■ Text to read ■
══════════════════════════════
Our firm transportation increases are roughly 155 million cubic feet per day in the first quarter of 2012, then increases of 215 million in the second quarter and a 300 million in the fourth quarter of 2012. At September 30, we had 600 million borrowed on our $1.5 billion credit facility at an average interest rate of around 2.2% and had total debt outstanding of $1.3 billion, resulting in a debt-to-book capital ratio of 26%, which is down from 27% at December 31, 2010.
More importantly, our cash flow in the third quarter exceeded our capital investments for the first time since announcing the Fayetteville Shale project 7 years ago. We continue to borrow some funds at times to drill efficiently and test new ideas, but this is yet another milestone in 2011 along with gathering over 2 billion cubic feet per day and almost 100% payout drilling in the Fayetteville.
In summary, we are very pleased with our third quarter results and the progress we've made year-to-date. Our strong operating and financial results continue to reflect the high quality of our assets and cost structure, and we are well-positioned to provide profitable growth in production and reserves over the next several years.
That concludes my comments, and I will turn it back to the operator who will explain the procedure for asking questions.
Operator
[Operator Instructions] Our first question is from the line of Brian Singer with Goldman Sachs.
Brian Singer - Goldman Sachs Group Inc., Research Division
Wanted to focus on the Marcellus Shale with some of the very strong well results that you had in your -- in the chart. Can you just kind of talk to where you think these wells would be producing on an unconstrained basis were it not for any of the pipeline issues.
And how you think about how those wells and how the well results will start to move around as you start to drill more in Susquehanna County?
Steven L. Mueller
There's really a couple of things to think about as far as the wells. If you remember last quarter, we talked that all the wells were flowing against about 1,100 pounds pressure.
We had not turned compression on. Today, we do have compression turned on for most of those wells, and we're flowing basically against something in the mid 400-pound range.
Now that compares to, say, Fayetteville Shale we're flowing against 100 pounds. So it's still more than is ultimately typical, but that does constrain to some degree.
The other part, if you look at those curves that we have, you see that our production has been brought up fairly slowly. We have not, and any of the wells, brought them on quickly.
We kind of slowly ramped them up and we've kind of capped them. I think the best we've ever done, somewhere around 10 million a day.
══════════════════════════════
■ Data excerpts ■

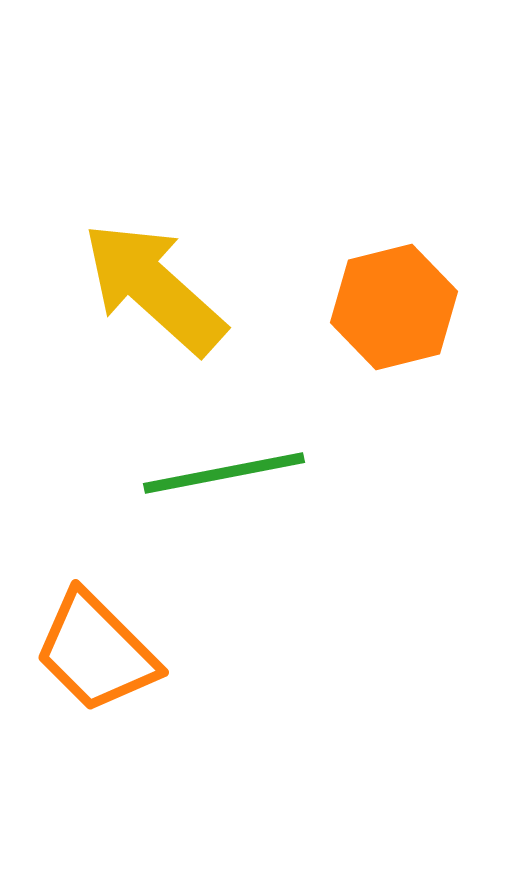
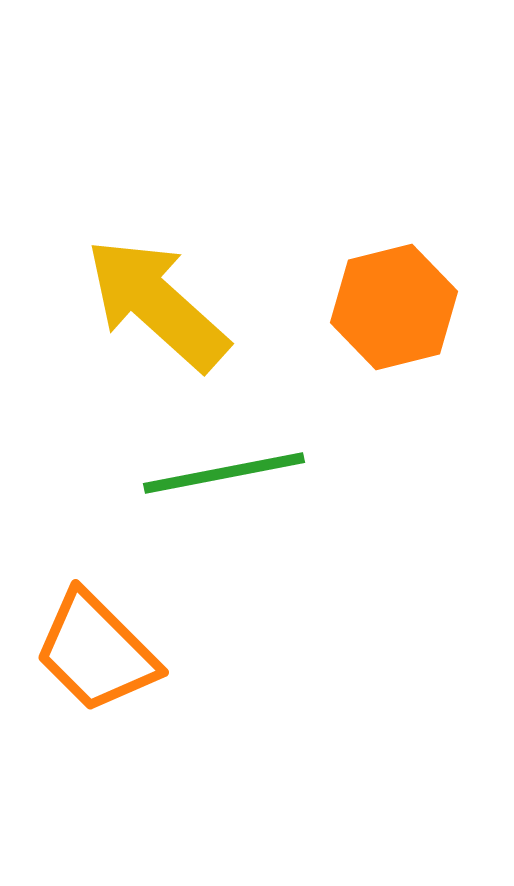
yellow arrow: moved 3 px right, 16 px down
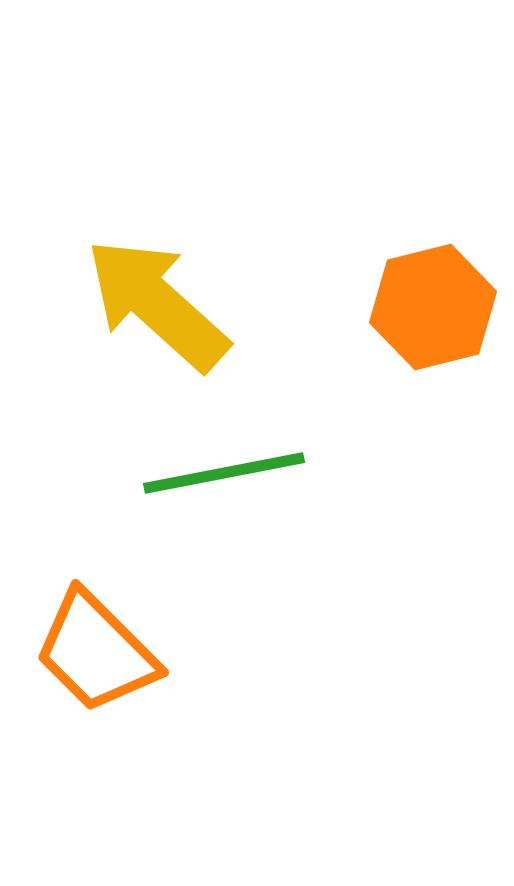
orange hexagon: moved 39 px right
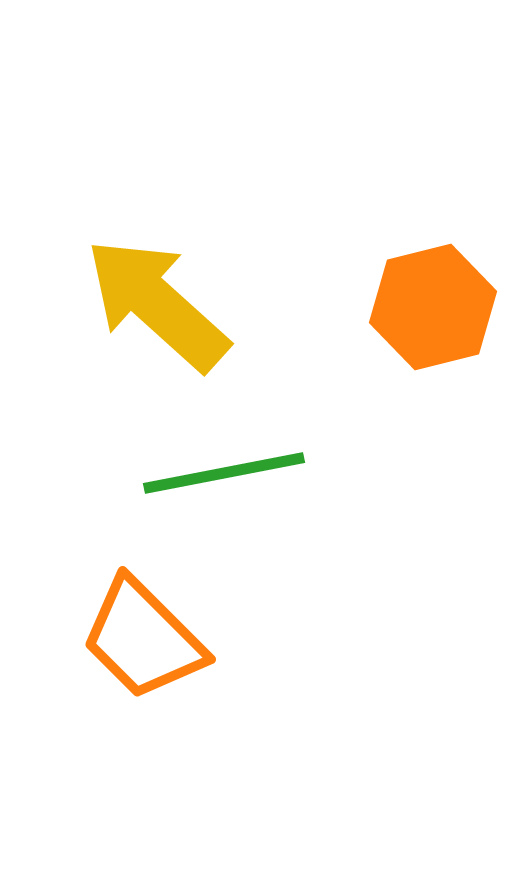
orange trapezoid: moved 47 px right, 13 px up
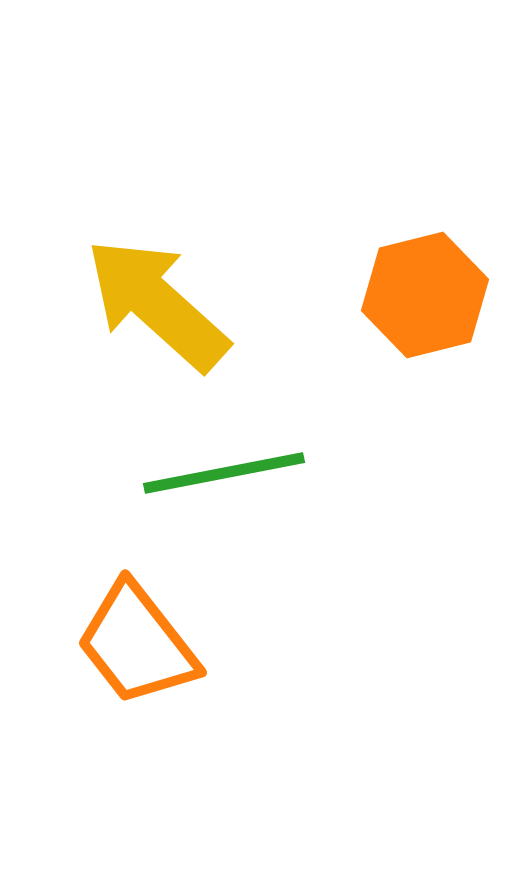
orange hexagon: moved 8 px left, 12 px up
orange trapezoid: moved 6 px left, 5 px down; rotated 7 degrees clockwise
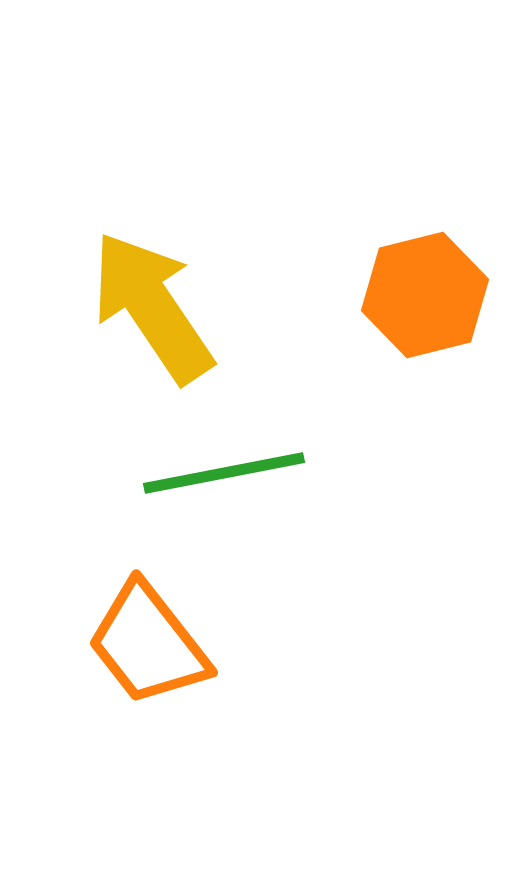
yellow arrow: moved 5 px left, 3 px down; rotated 14 degrees clockwise
orange trapezoid: moved 11 px right
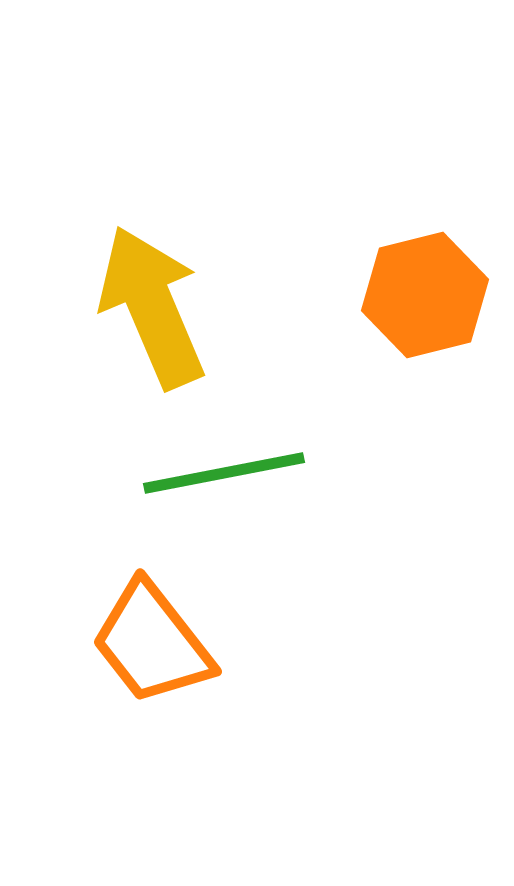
yellow arrow: rotated 11 degrees clockwise
orange trapezoid: moved 4 px right, 1 px up
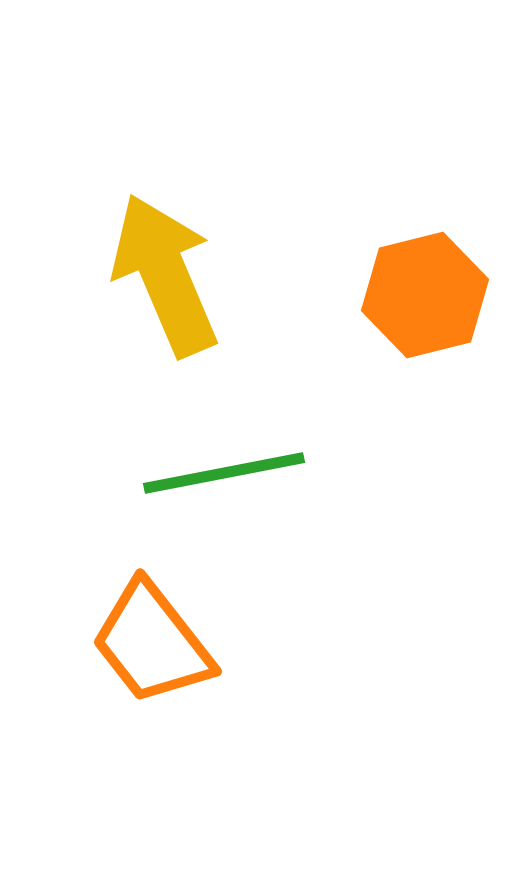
yellow arrow: moved 13 px right, 32 px up
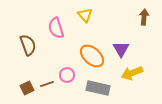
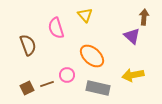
purple triangle: moved 11 px right, 13 px up; rotated 18 degrees counterclockwise
yellow arrow: moved 1 px right, 2 px down; rotated 10 degrees clockwise
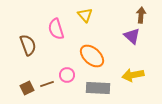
brown arrow: moved 3 px left, 2 px up
pink semicircle: moved 1 px down
gray rectangle: rotated 10 degrees counterclockwise
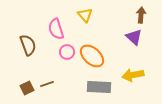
purple triangle: moved 2 px right, 1 px down
pink circle: moved 23 px up
gray rectangle: moved 1 px right, 1 px up
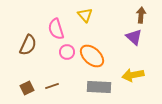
brown semicircle: rotated 45 degrees clockwise
brown line: moved 5 px right, 2 px down
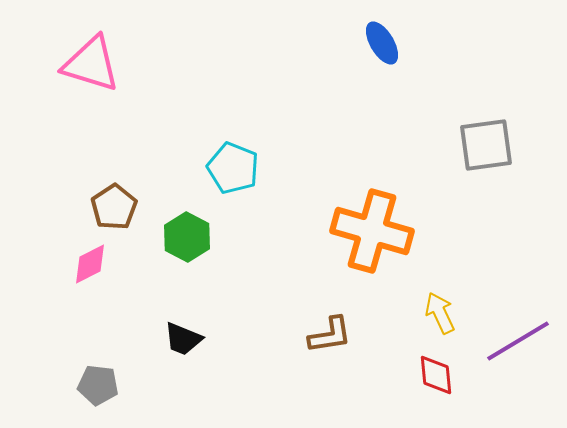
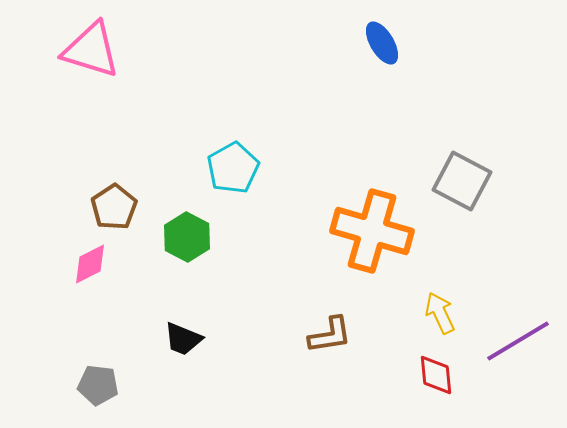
pink triangle: moved 14 px up
gray square: moved 24 px left, 36 px down; rotated 36 degrees clockwise
cyan pentagon: rotated 21 degrees clockwise
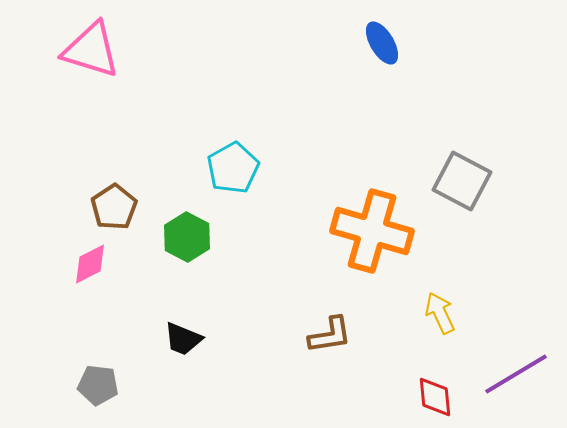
purple line: moved 2 px left, 33 px down
red diamond: moved 1 px left, 22 px down
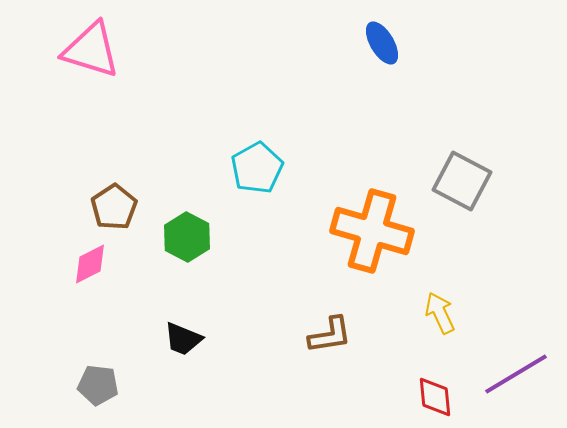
cyan pentagon: moved 24 px right
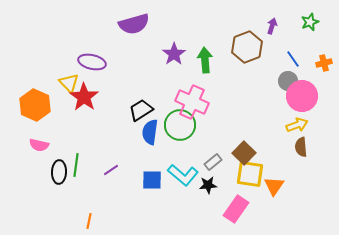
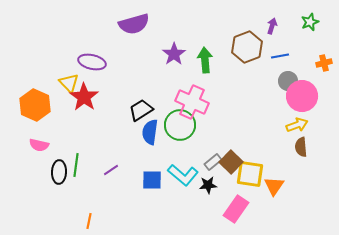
blue line: moved 13 px left, 3 px up; rotated 66 degrees counterclockwise
brown square: moved 13 px left, 9 px down
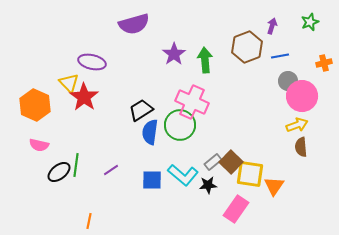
black ellipse: rotated 50 degrees clockwise
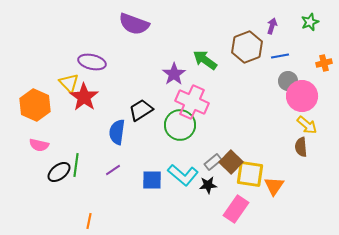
purple semicircle: rotated 36 degrees clockwise
purple star: moved 20 px down
green arrow: rotated 50 degrees counterclockwise
yellow arrow: moved 10 px right; rotated 60 degrees clockwise
blue semicircle: moved 33 px left
purple line: moved 2 px right
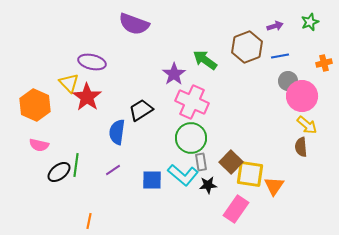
purple arrow: moved 3 px right; rotated 56 degrees clockwise
red star: moved 3 px right
green circle: moved 11 px right, 13 px down
gray rectangle: moved 12 px left; rotated 60 degrees counterclockwise
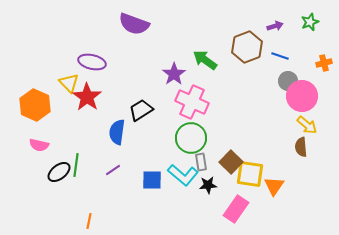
blue line: rotated 30 degrees clockwise
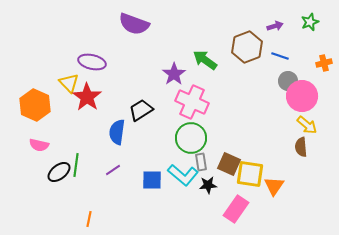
brown square: moved 2 px left, 2 px down; rotated 20 degrees counterclockwise
orange line: moved 2 px up
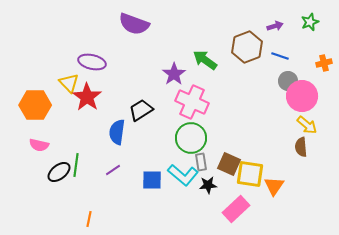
orange hexagon: rotated 24 degrees counterclockwise
pink rectangle: rotated 12 degrees clockwise
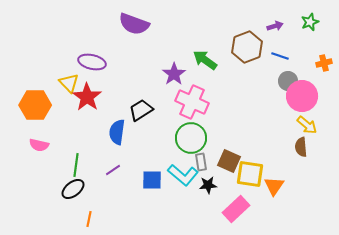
brown square: moved 3 px up
black ellipse: moved 14 px right, 17 px down
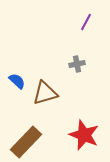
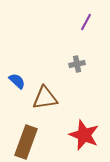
brown triangle: moved 5 px down; rotated 8 degrees clockwise
brown rectangle: rotated 24 degrees counterclockwise
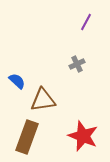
gray cross: rotated 14 degrees counterclockwise
brown triangle: moved 2 px left, 2 px down
red star: moved 1 px left, 1 px down
brown rectangle: moved 1 px right, 5 px up
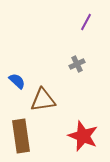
brown rectangle: moved 6 px left, 1 px up; rotated 28 degrees counterclockwise
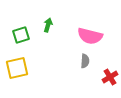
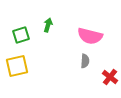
yellow square: moved 2 px up
red cross: rotated 21 degrees counterclockwise
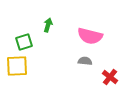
green square: moved 3 px right, 7 px down
gray semicircle: rotated 88 degrees counterclockwise
yellow square: rotated 10 degrees clockwise
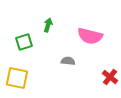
gray semicircle: moved 17 px left
yellow square: moved 12 px down; rotated 15 degrees clockwise
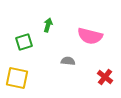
red cross: moved 5 px left
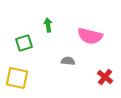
green arrow: rotated 24 degrees counterclockwise
green square: moved 1 px down
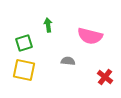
yellow square: moved 7 px right, 8 px up
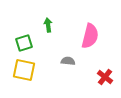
pink semicircle: rotated 90 degrees counterclockwise
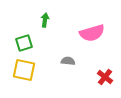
green arrow: moved 3 px left, 5 px up; rotated 16 degrees clockwise
pink semicircle: moved 2 px right, 3 px up; rotated 60 degrees clockwise
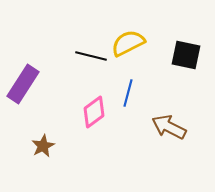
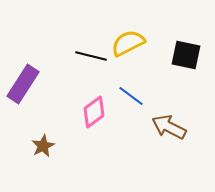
blue line: moved 3 px right, 3 px down; rotated 68 degrees counterclockwise
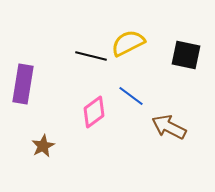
purple rectangle: rotated 24 degrees counterclockwise
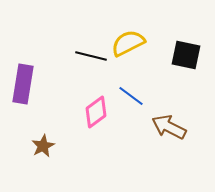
pink diamond: moved 2 px right
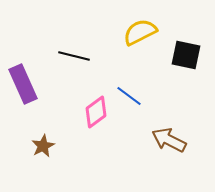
yellow semicircle: moved 12 px right, 11 px up
black line: moved 17 px left
purple rectangle: rotated 33 degrees counterclockwise
blue line: moved 2 px left
brown arrow: moved 13 px down
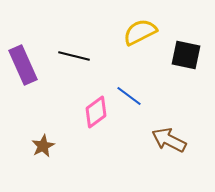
purple rectangle: moved 19 px up
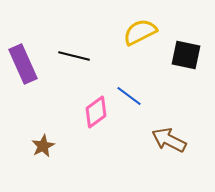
purple rectangle: moved 1 px up
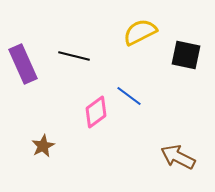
brown arrow: moved 9 px right, 17 px down
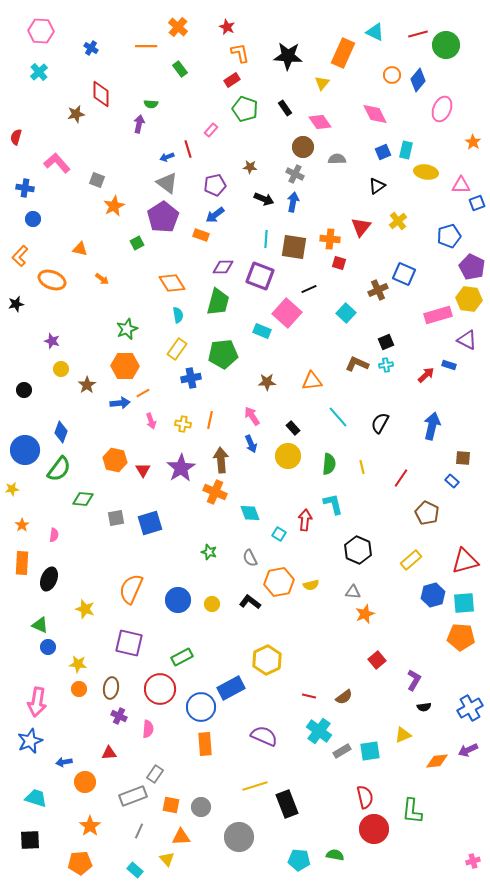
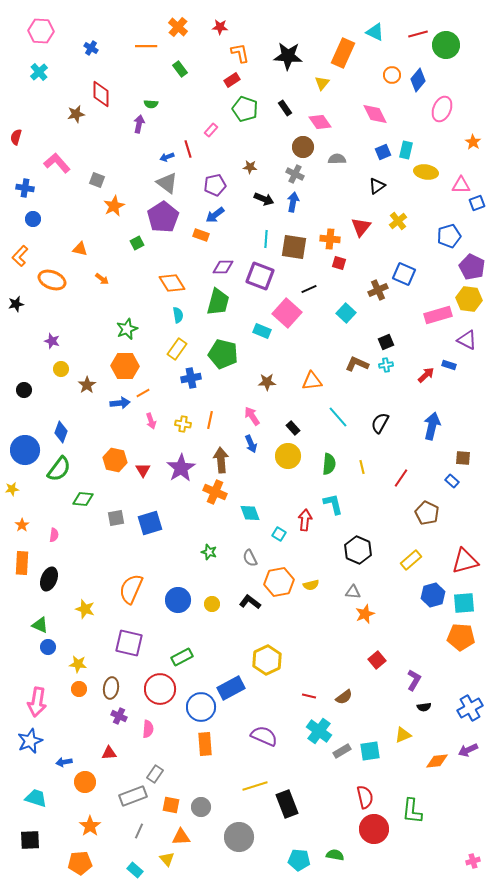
red star at (227, 27): moved 7 px left; rotated 21 degrees counterclockwise
green pentagon at (223, 354): rotated 20 degrees clockwise
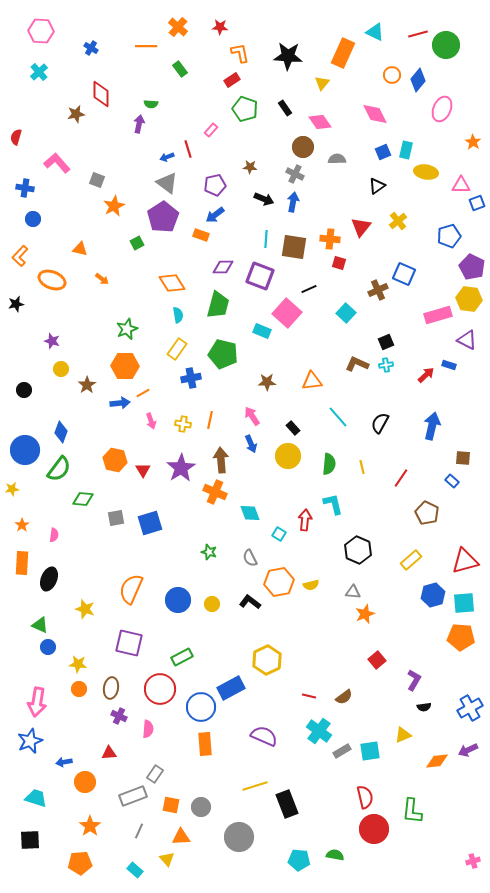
green trapezoid at (218, 302): moved 3 px down
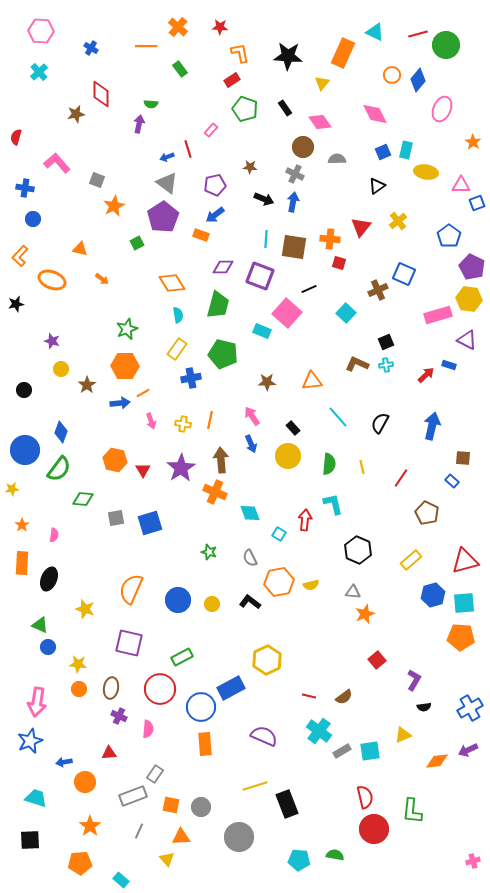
blue pentagon at (449, 236): rotated 20 degrees counterclockwise
cyan rectangle at (135, 870): moved 14 px left, 10 px down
══════════════════════════════
■ Requirement A ■
In the earnings call transcript, what was the debt-to-book capital ratio at September 30?
■ Requirement B ■
Proceed with the earnings call transcript, picking up right after its final sentence.

■ Exercise response A ■
26%, down from 27% at December 31, 2010.

■ Exercise response B ■
Now what could be their ultimate? You could do some back-of-the-envelope calculations.
And on IP, if you brought it on fairly quickly, you went to compression immediately, you might have between 25% and 30% to that quarter to 6 million a day well or 10 million a day well type number. So that's the range.
Now as we go forward, I think you'll see us do a couple of things. The lateral lengths will get a little bit longer.
It looks like -- and we're still working on this, but it looks like more stages of fracs are better than fewer stages. And today, we're, I think, averaging about 10 to 11 stages of fracs.
We'll see that go up a little but. So at least in this Greenzweig area where we have information, I would expect that the future wells would be the same kind or if not a little bit better as we go through.
Brian Singer - Goldman Sachs Group Inc., Research Division
And then a follow-up question would be just on the midstream side of the equation. Can you just give us your latest thoughts on the strategic importance and various options you may or may not be considering?
Steven L. Mueller
And I think you're talking about Fayetteville Shale there?
Brian Singer - Goldman Sachs Group Inc., Research Division
Yes, switching to the Fayetteville midstream.
Steven L. Mueller
I mentioned some of it for Marcellus also. But really no change in what we're thinking before, where you still are open to do something but it's probably not the right time right now.
And when I say it's not the right time, we're working on 2012 budget to figure out how much capital we may need in 2012, that's not done yet. And as we look at the market, there's nothing that says you have to do it today versus maybe waiting a new quarter or something.
So we keep watching it. There's value in our midstream.
There's value in keeping our midstream where it's at, and there's possibly value down the road to doing something with it also. Now I do want to mention something in the Marcellus, and it's kind of related to how we look at our midstream.
Our midstream is a stand-alone group. We signed contracts with our midstream in all the areas where they gather.
And we actually had them bid, just like they were another company, whenever we're working with them. In the Marcellus, the one deal we have now is a company called DTE.
They'll be putting in part of our gathering system because the bid, frankly, from our midstream wasn't as good. So we've got some of the Greenzweig area that's been gathered by our midstream.
We'll have some of the other parts of it gathered by other companies, and so that will be kind of a mix in Pennsylvania.
Brian Singer - Goldman Sachs Group Inc., Research Division
So your decision as to whether you would move ahead with it selling interest or moving to a different corporate structure with the midstream would be based on your -- having a specific plan of action on investing the cash? Or is there anything strategic that needs to kind of change in the states also?
Steven L. Mueller
The Fayetteville capital is dropping this year versus last year. And I think you'll see a drop in 2012.
And the reason for that is we do have the backbone in. And we've always said that that was the biggest part of what we needed to do.
There are some things in the Fayetteville, especially with some third-party gas that we'd like to get taken care off that might give some more upside to the midstream. But by far, the dominant thing is if you're going to bring in cash from any direction, whether it's midstream or selling an asset or going to the market and raising it, we want to have a good reason to put that cash to work that we can ensure all of our investors that it makes more sense putting cash work there than it is putting it in someplace else.
So that's going to be the key on any of it. It doesn't matter if it's disposition or midstream.
Operator
Our next question is from the line of David Heikkinen with Tudor, Pickering.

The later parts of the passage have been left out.